A hundred musicians, for almost a month, give new birth to the solitary woods in a long time elaborate project, which embraces various styles of classical and contemporary music.

"As soon as I got inside Italy and saw the castle, I said to myself: 'this is the place I was looking for'". Yes. Because InterHarmony was born and developed in New York, but during the summer it moves between Tuscany and Germany. So, it happens that the local people will take their chairs outside their houses, sitting in front of the door and listening to Chopin. Or they will stop by in front of the school where pianos appeared and notes unfold. Small churches, unknown to the locals as well, jewels ignored for a long time, like that one in Sant'Andrea, which is close to the doors of castle: a treasure chest with a single, Romanesque aisle, covered with trusses, whose side lays on the walls. So the tourists visit and are mesmerized. Because there is a whole beauty and the architecture is not jealous of music or poetry, and the poet farmer, Gian Domenico Peri, who is buried there, knew it very well.

And so, it also happens that the Chairwoman of the cultural committee of the town, Roberta Pomoni, without money, other means or even without a press agency, instead of complaining about the not broad-based coalition, she will works hard in order for the festival to take shape, and she does it also with the willingness and satisfaction of seeing her village come to a new birth, and people question themselves and collaborate with contentment about the beauty of what is happening.

One often sees the chairwoman setting the chairs in and outside the theater before the concert, or staying for dinner with the musicians. It also happens that an entrepreneur of tourism like Marco Paglialunga will host the participants of the Festival and take care of them in his Hotel Colle Degli Angeli because artists need to sleep well and eat better, and it seems that the delicious cuisine of Tuscany is really helpful to make a great performance.

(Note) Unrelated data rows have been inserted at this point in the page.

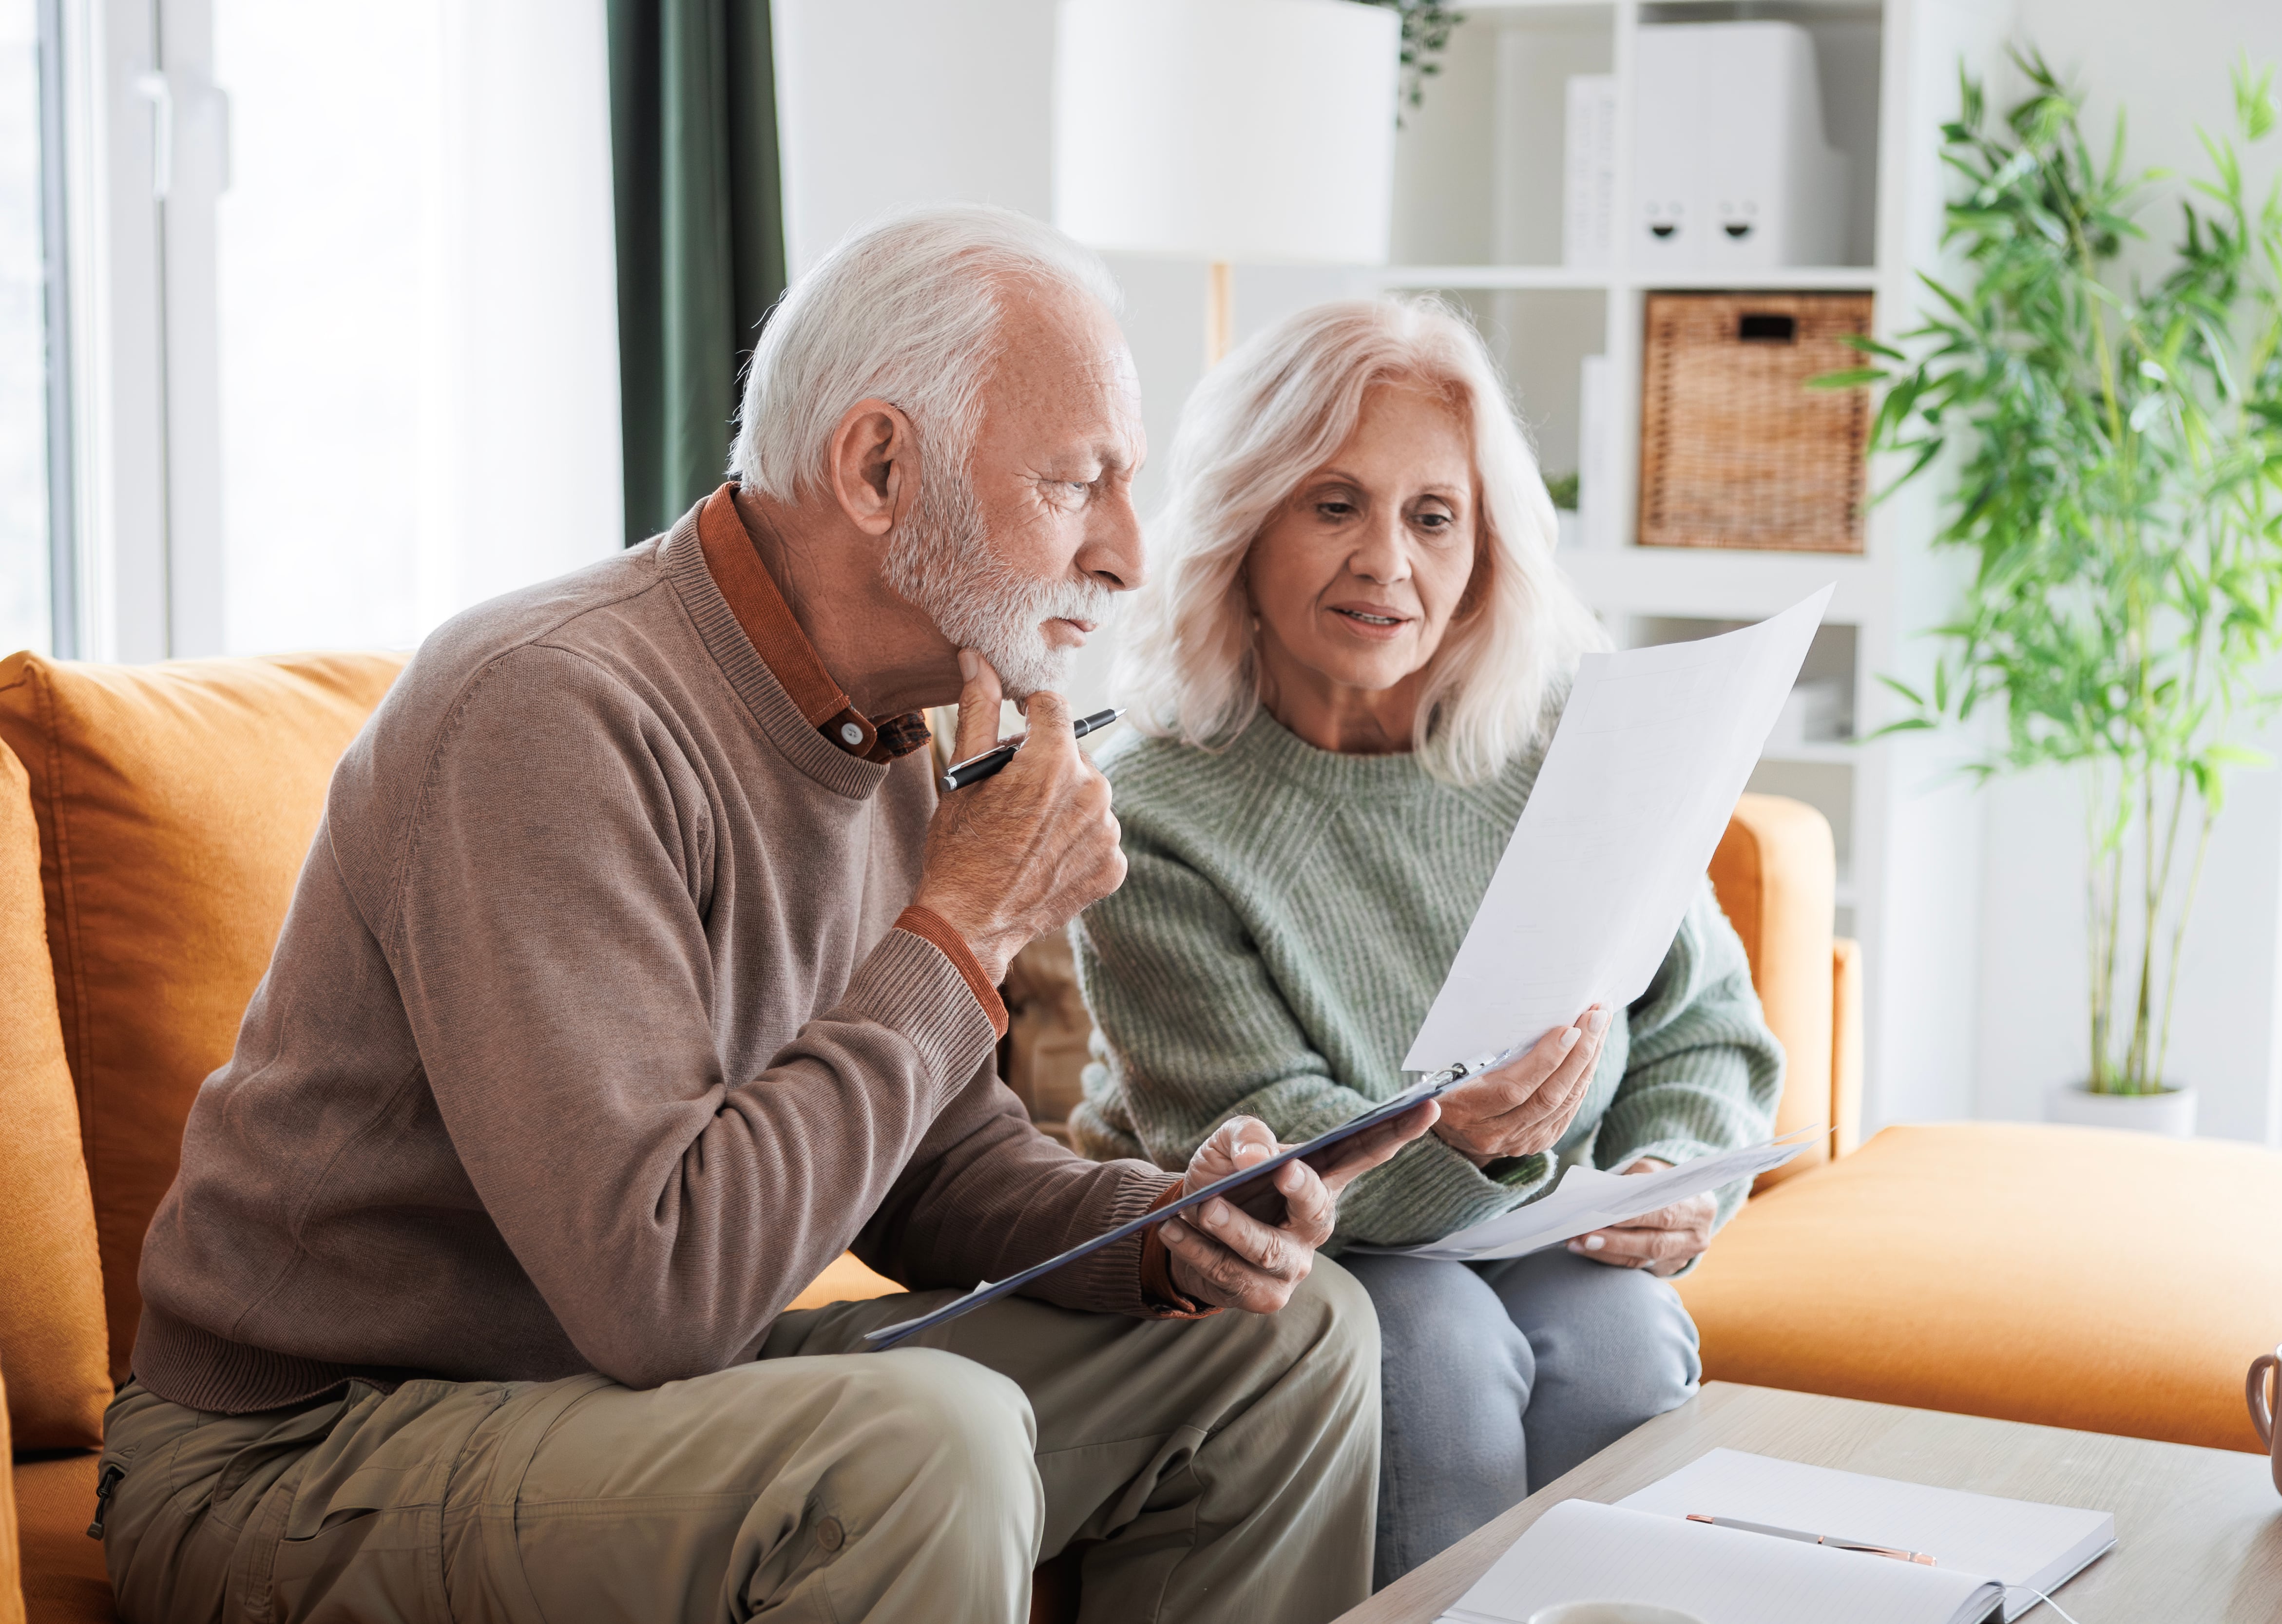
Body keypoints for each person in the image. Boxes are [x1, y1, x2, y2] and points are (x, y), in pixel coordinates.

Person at [99, 207, 1434, 1624]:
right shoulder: (549, 709)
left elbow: (932, 1168)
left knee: (1286, 1346)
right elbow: (661, 1290)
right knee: (930, 1446)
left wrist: (1166, 1231)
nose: (1126, 552)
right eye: (1077, 483)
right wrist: (967, 926)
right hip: (299, 1456)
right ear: (877, 467)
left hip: (617, 1411)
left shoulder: (905, 727)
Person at [1069, 296, 1786, 1587]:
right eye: (1333, 504)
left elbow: (1705, 1024)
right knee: (1436, 1346)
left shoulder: (1569, 734)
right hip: (1291, 1260)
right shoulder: (1148, 814)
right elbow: (1265, 1144)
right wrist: (1459, 1143)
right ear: (1243, 520)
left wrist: (1678, 1174)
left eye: (1432, 515)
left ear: (1487, 544)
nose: (1387, 562)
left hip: (1547, 1233)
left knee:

Yes, because when the political delegation and the business community join together to promote culture it happens, something strange can really happen from the small local communities of our tired peninsula, and can still magically create something that will drag all the artistic realities into one spot, which came back to life from the anonymity in which we cast.

It seems that this union looks like those dancing elves in the Shakespearean woods, which are hidden to kings, powerful people, and sponsors and to the summertime gossip culture.

In other words, it happens that in those midsummer nights what seems to be a dream will actually turn into reality. And if you lost these musicians up until today you can listen to Bach "Brandeburg Concerto No.3" on July 27 performed by 10 solo students, and then Donizetti, and Saint-Saens, in an intense performance of Misha Quint, which will close the Festival. And if you're really far away don't miss next year's edition, which will be even richer in events.